#### Compiti da svolgere:
1) Elenca tutte le persone che il brano sull'indagine sulla cosca Araniti chiama esplicitamente candidati.
2) Prosegui il brano sull'indagine sulla cosca Araniti dopo la sua ultima frase.

#### Brano selezionato:
---------------
Secondo l’accusa, Neri sapeva chi fosse Araniti e cosa facesse. “Neri era perfettamente consapevole del fatto che dietro le grandi manovre politiche di Barillà vi era il suocero Araniti “il Duca”, poiché lo aveva appreso direttamente da Barillà. Difatti, lo stesso Neri nel commentare le giustificazioni dategli da Barillà per il sostanziale rifiuto di raccogliere voti a favore del candidato Luigi Dattola, raccontava a Mario Iannò, suo fedelissimo, di aver appreso, direttamente da Barillà, che tale scelta era stata decisa dal suocero”.
In tutta questa storia, come detto su, poco importa della politica, dello schieramento e del partito. “Le strategie della cosca Araniti durante le varie tornate elettorali oggetto di indagini hanno un minimo comune denominatore: la fluidità che si adatta al contesto politico maggiormente favorevole”, si legge nell’ordinanza.
“Non deve sorprendere quindi che, pur essendo lo stesso Barillà associato tradizionalmente al centrosinistra reggino, nel corso della campagna elettorale per le elezioni regionali del 2020, e poi in modo meno evidente nel 2021, diventi uno dei protagonisti del procacciamento di voti a favore di Neri, candidato per il partito Fratelli d’Italia. D’altronde, come visto nella trattazione delle vicende relative al circolo del PD di Gallico-Sambatello, la conoscenza con quest’ultimo era risalente e lo stesso Neri era stato a capo del medesimo circolo (quale commissario) fino al 2018, per poi passare al centrodestra. Astutamente, nel medesimo contesto elettorale e per non rovinare i suoi tradizionali rapporti con il centrosinistra, lo stesso Barillà non negava il suo appoggio, seppur in modo molto limitato rispetto a quello di Neri, al candidato del PD”, Mimmetto Battaglia.
Lo scambio politico-mafioso
Così entra in gioco lo scambio al centro dell’indagine, con intercettazioni che coinvolgono la figura di Paolo Pietro Catalano. “Di assoluto rilievo sono le conversazioni tra Neri e lo stesso Catalano, durante le quali quest’ultimo chiedeva esplicitamente di sistemare un suo amico fraterno, da coinvolgere nella campagna elettorale a favore del politico, ossia Alessandro Serraino (nipote del defunto Francesco Serraino alias “il re della montagna”); richiesta cui seguiva la promessa illecita di Neri: (Paolo Catalano: “gli dico di darci una mano e poi si vedrà per una logica di lavoro” e Neri risponde “ma quello… vado e mi siedo io e gli parlo io…”). Sul punto c’è un’altra conversazione, tra Barillà e Catalano, in cui “Barillà ribadiva che Neri, una volta eletto, si sarebbe messo a disposizione e che anzi Catalano avrebbe dovuto fare da collettore tra quest’ultimo e i soggetti da ricompensare”.
---------------
#### Estratto del dataset:
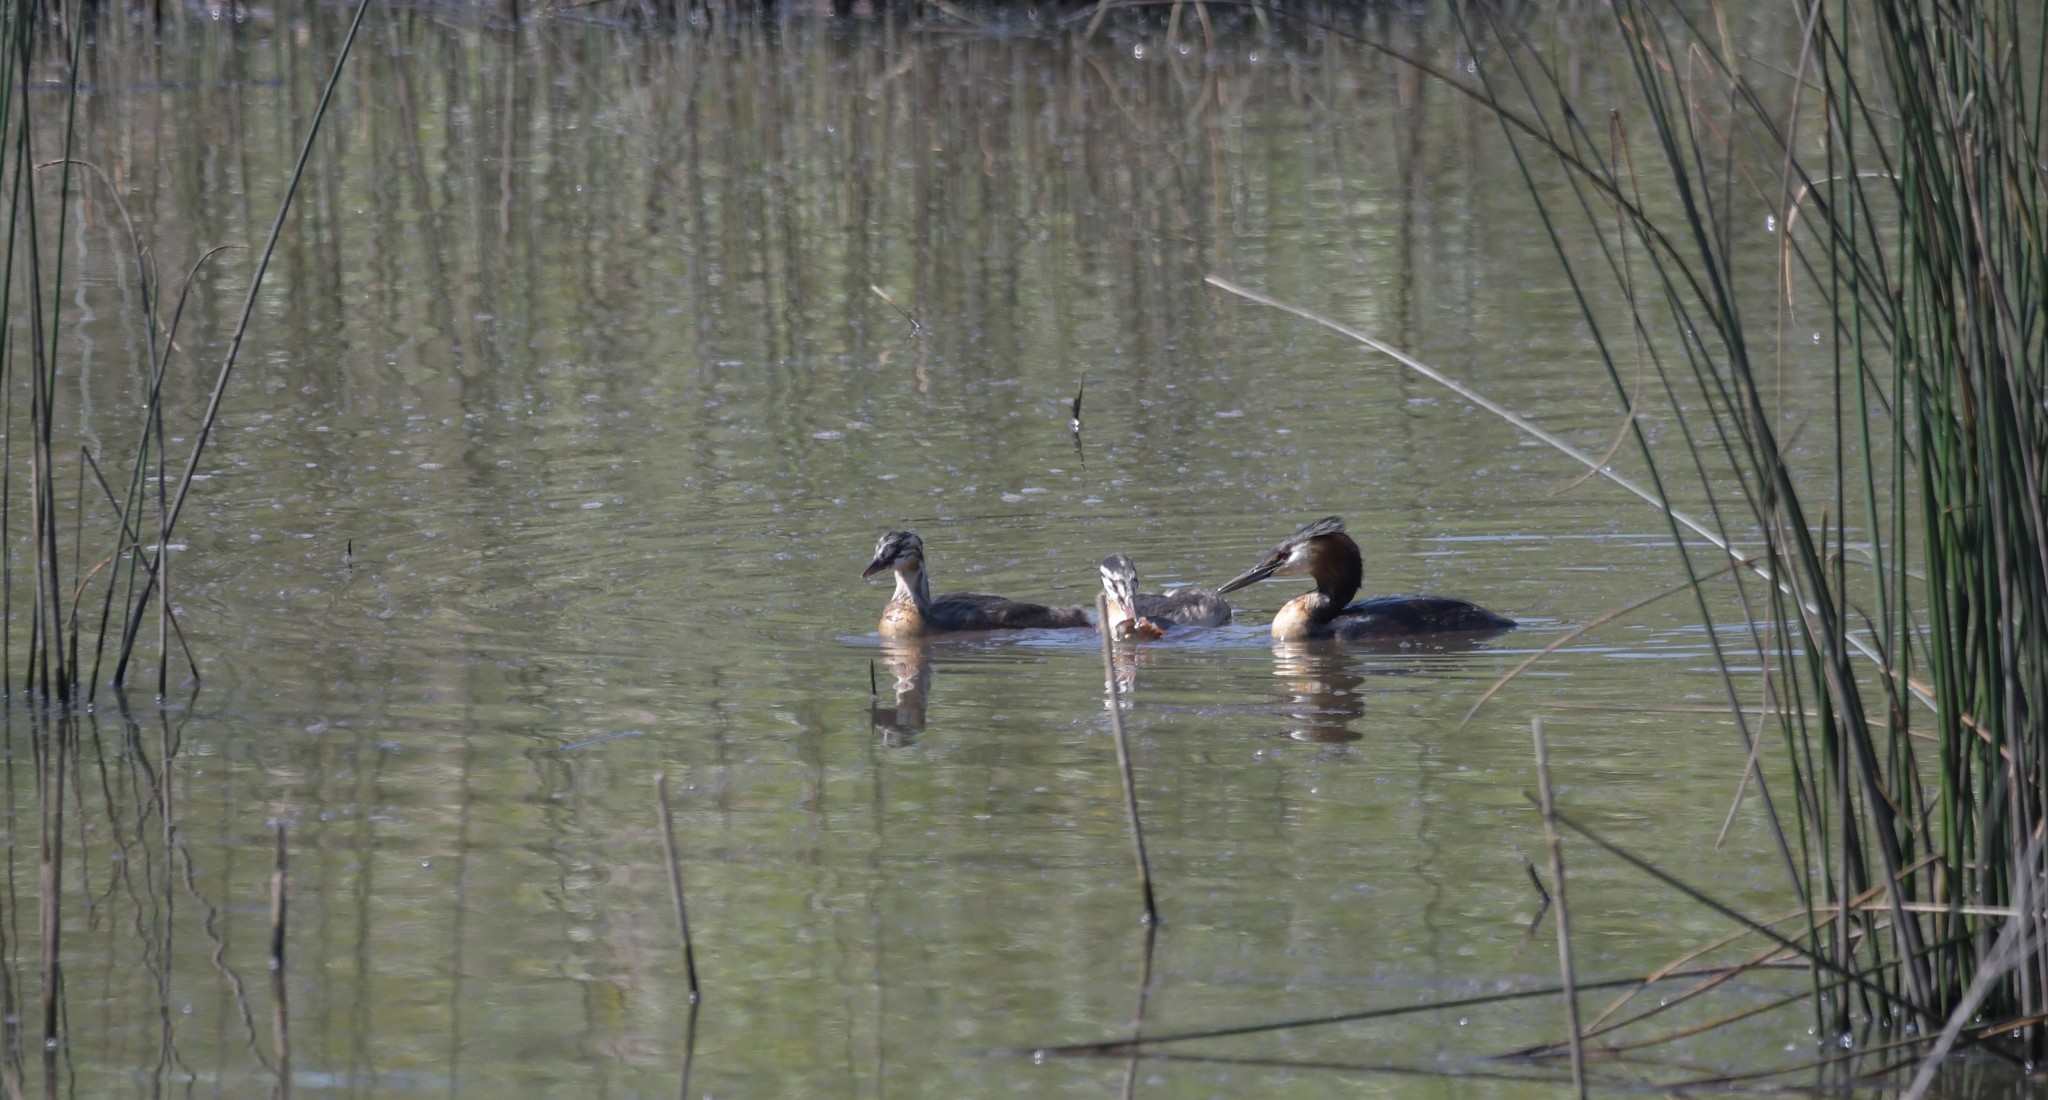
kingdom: Animalia
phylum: Chordata
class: Aves
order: Podicipediformes
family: Podicipedidae
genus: Podiceps
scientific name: Podiceps cristatus
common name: Great crested grebe
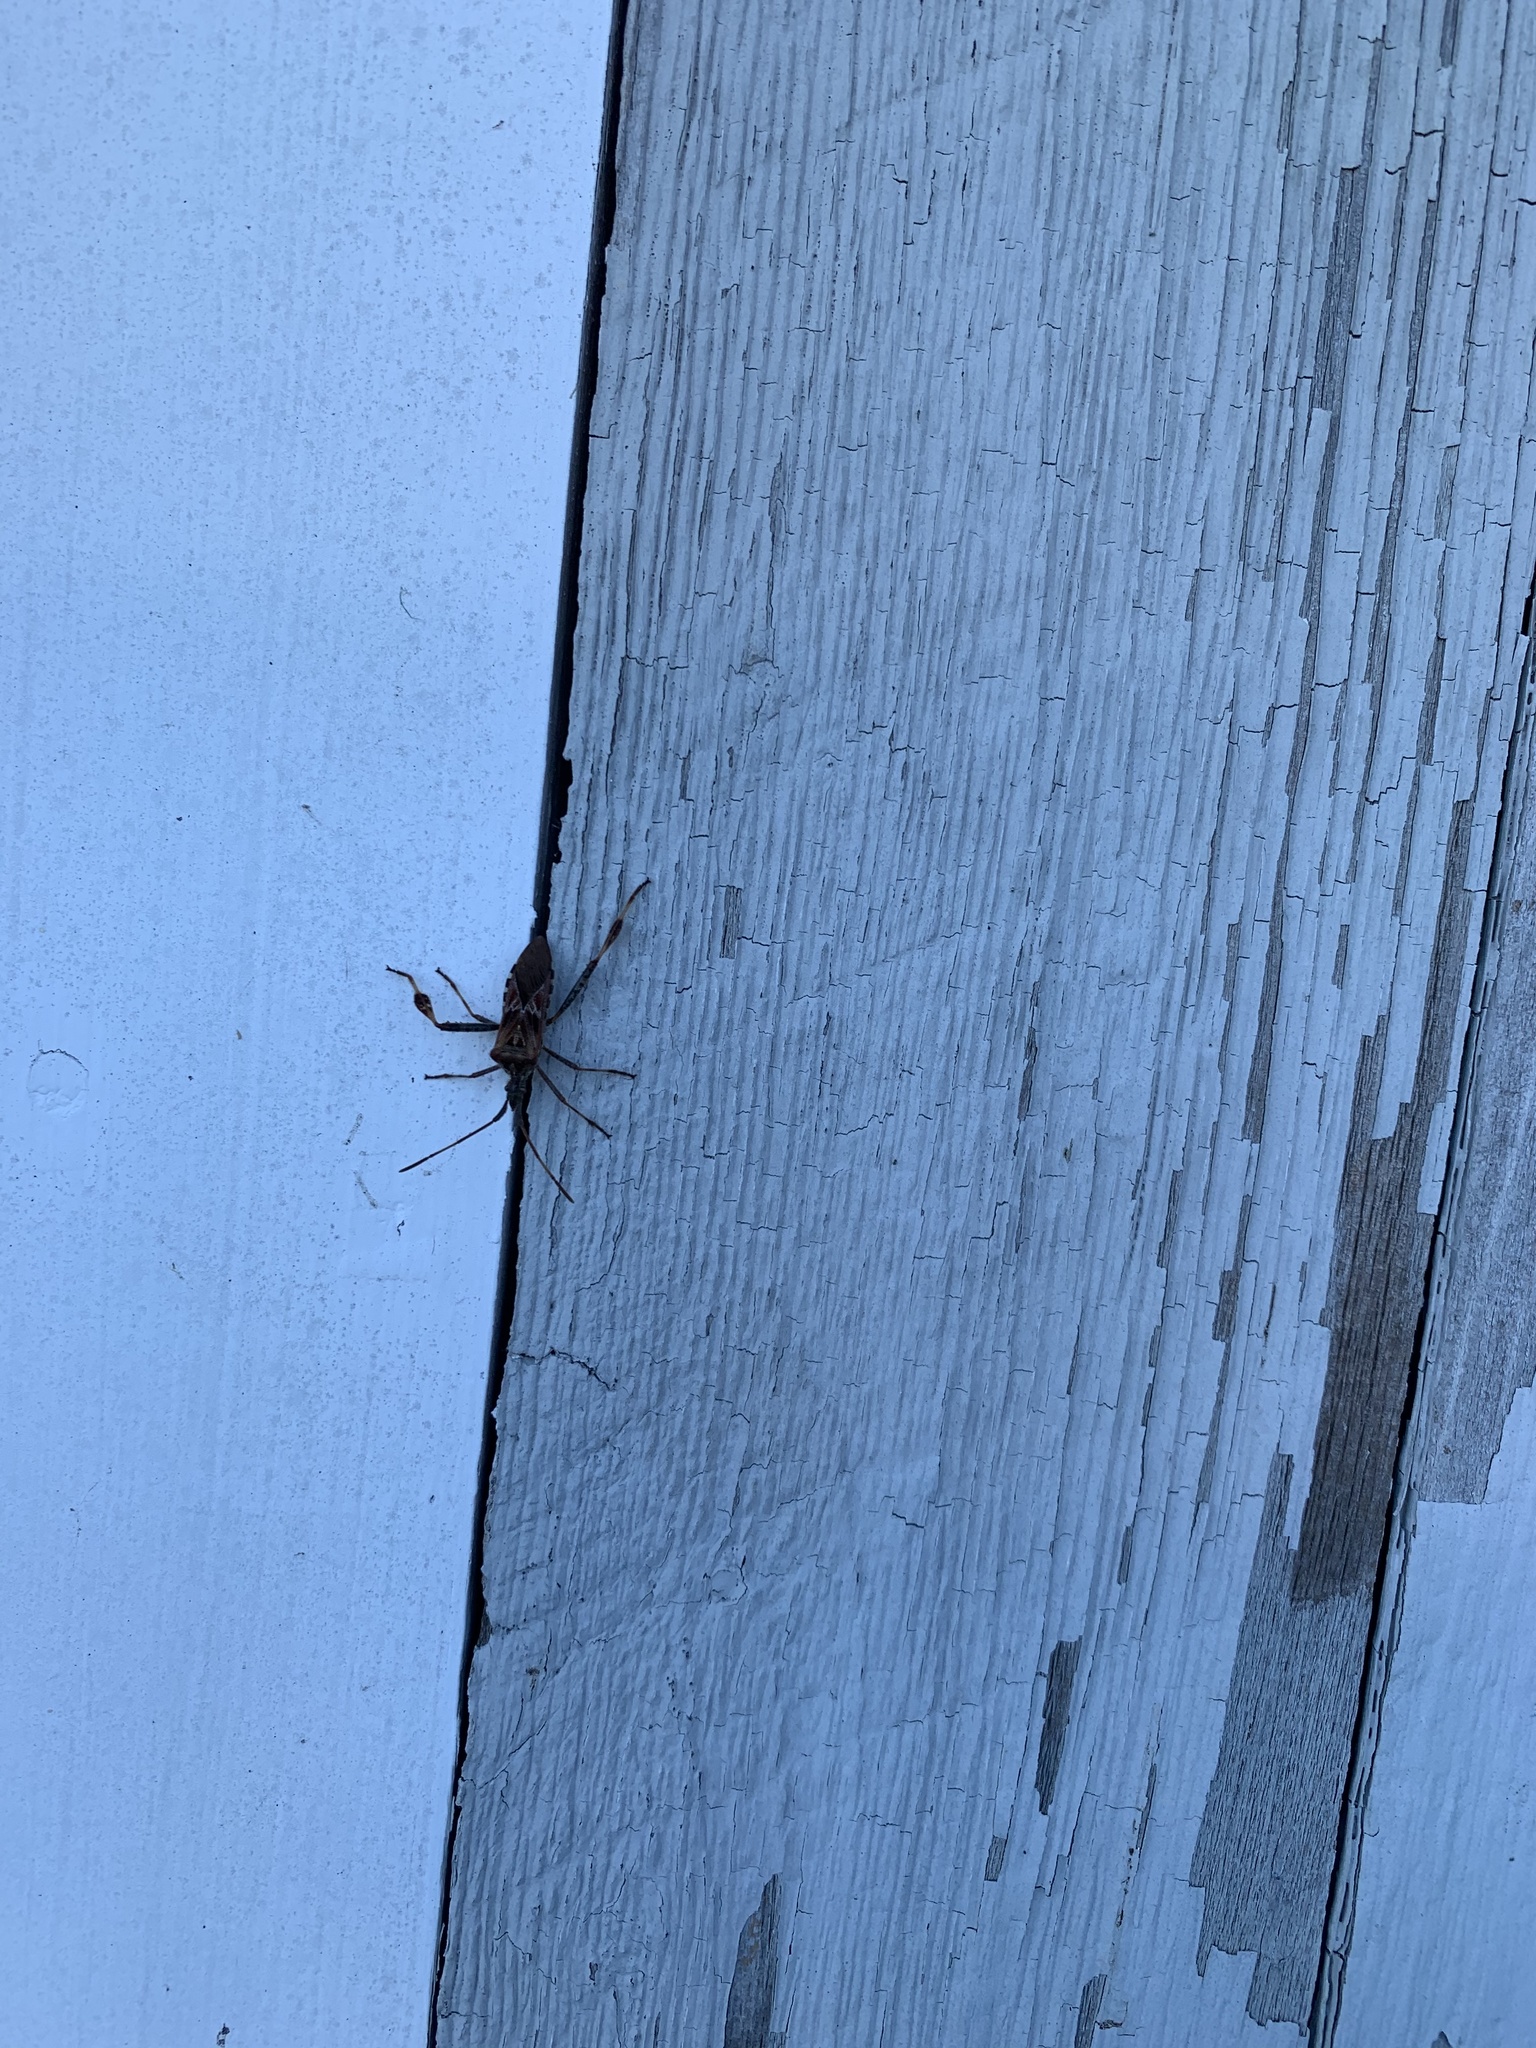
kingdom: Animalia
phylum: Arthropoda
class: Insecta
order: Hemiptera
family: Coreidae
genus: Leptoglossus
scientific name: Leptoglossus occidentalis
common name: Western conifer-seed bug
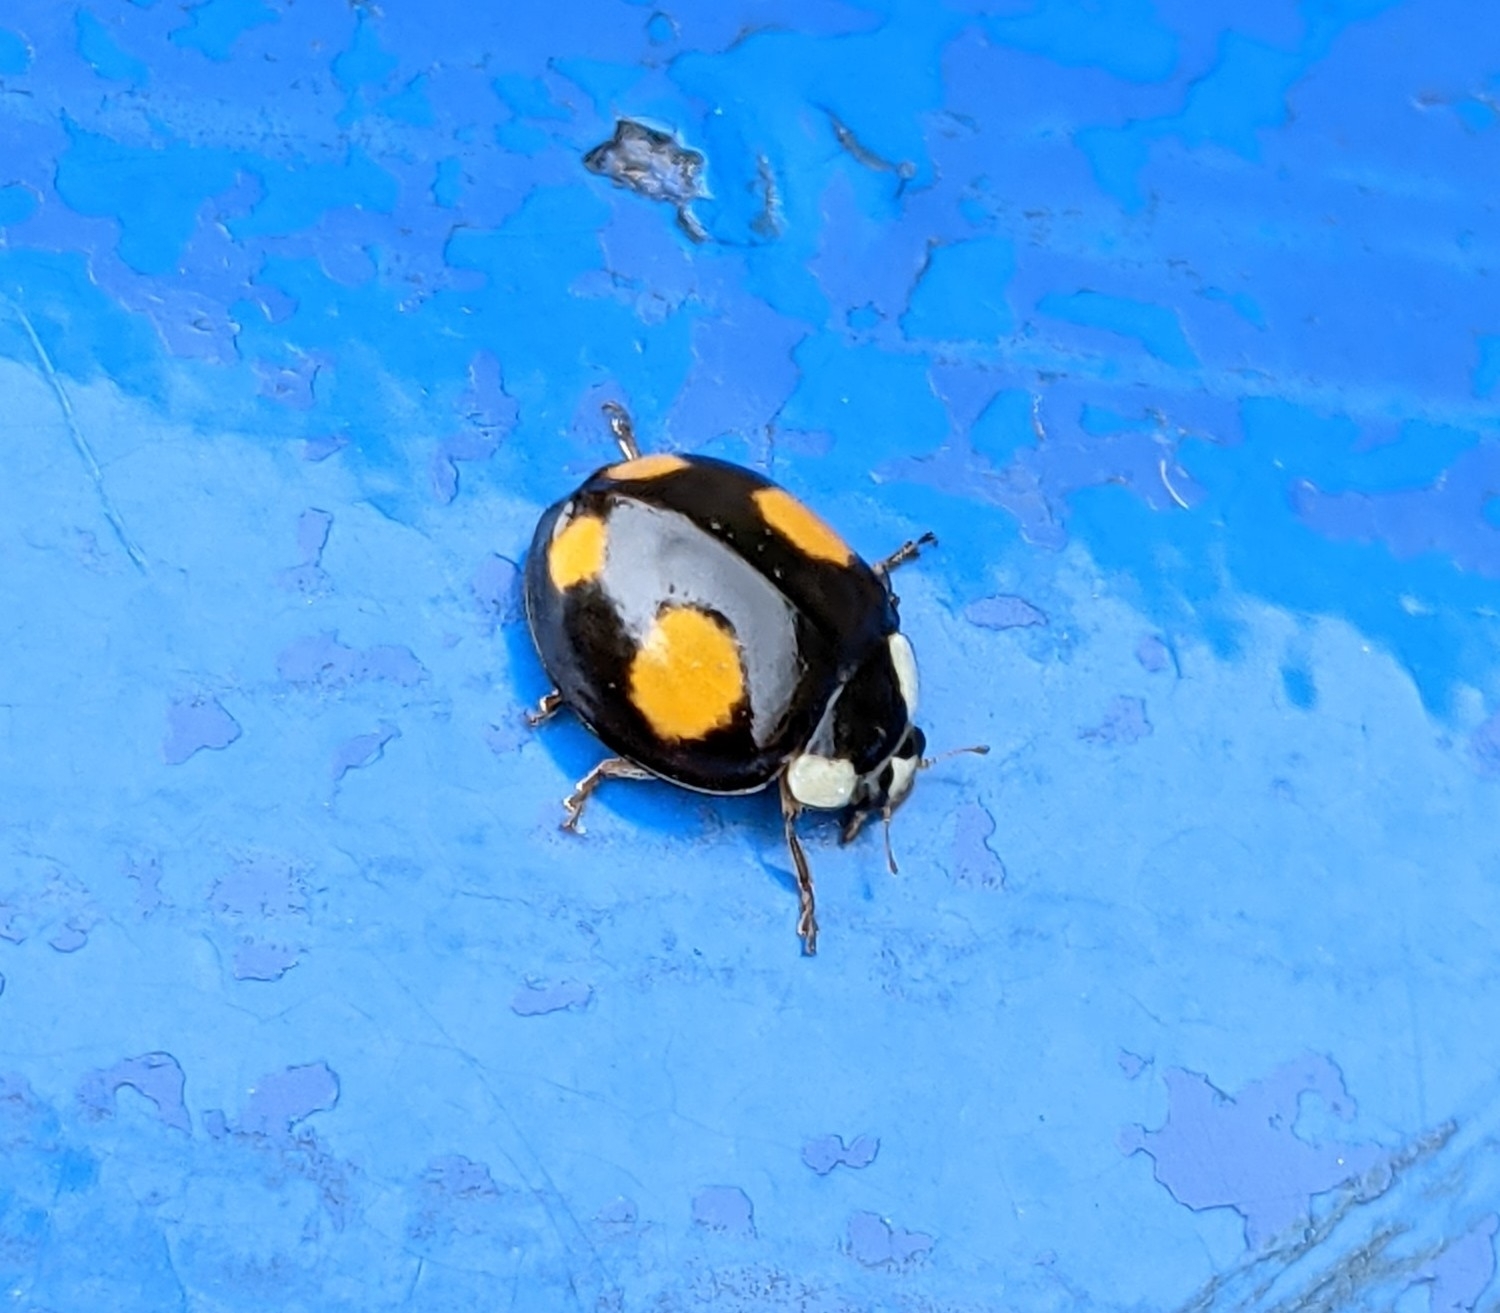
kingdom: Animalia
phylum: Arthropoda
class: Insecta
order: Coleoptera
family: Coccinellidae
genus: Harmonia
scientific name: Harmonia axyridis
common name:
---------------
#### Risultati per compito:
1) Luigi Dattola; Neri; Mimmetto Battaglia.

2)
Ulteriori elementi emergono dalla conversazione tra Neri e Luigi Dattola, “incentrata, principalmente, sulla possibilità di conquista dei seggi da parte del partito Fratelli d’Italia e sulla vittoria come capolista da parte del Neri. In tale contesto, il Dattola chiedeva al suo interlocutore conferma del fatto che fossero andati a Sambatello (“poi siete andati a… a Sambatello, poi siete andati, domenica mi diceva”) e questi rispondeva positivamente specificando che l’accordo per i voti di quel territorio fosse già chiuso proprio con Barillà (“è già chiusa con Daniel”). Acquisita detta notizia il Dattola, ben conscio della rilevanza degli Araniti, ricordava Neri in modo emblematico: “eh vedi questi sono importanti, questi non votano più a Battaglia”, con un chiaro riferimento a un gruppo, quello di Sambatello, che non poteva esaurirsi con il solo Barillà; espressione cui seguiva la pronta e sicura risposta di Neri, convinto dell’appoggio della cosca di Sambatello e del relativo potenziale elettorale: “certo… no, questi… guarda te lo dico ad occhi chiusi, mille voti” tra “Reggio e provincia, ma proprio perché li conosco”.
Lo “scontro” tra Neri e Creazzo
Sancito questo “patto”, come rivela l’accusa, si entra pienamente “dentro” lo scambio politico mafioso: in pratica, i candidati sono entrambi consapevoli di essere appoggiati da cosche mafiose. Elemento centrale è lo scontro tra Neri e Antonino Creazzo, fratello di Domenico, dove – si legge – “ognuno inviterà l’altro a rispettare i confini elettorali fissati anche dall’intervento delle rispettive cosche di supporto, gli Araniti per Neri e gli Alvaro per Creazzo, così dimostrando di essere pienamente consapevoli che la campagna elettorale dei due candidati era dominata dall’intervento delle citate consorterie mafiose”.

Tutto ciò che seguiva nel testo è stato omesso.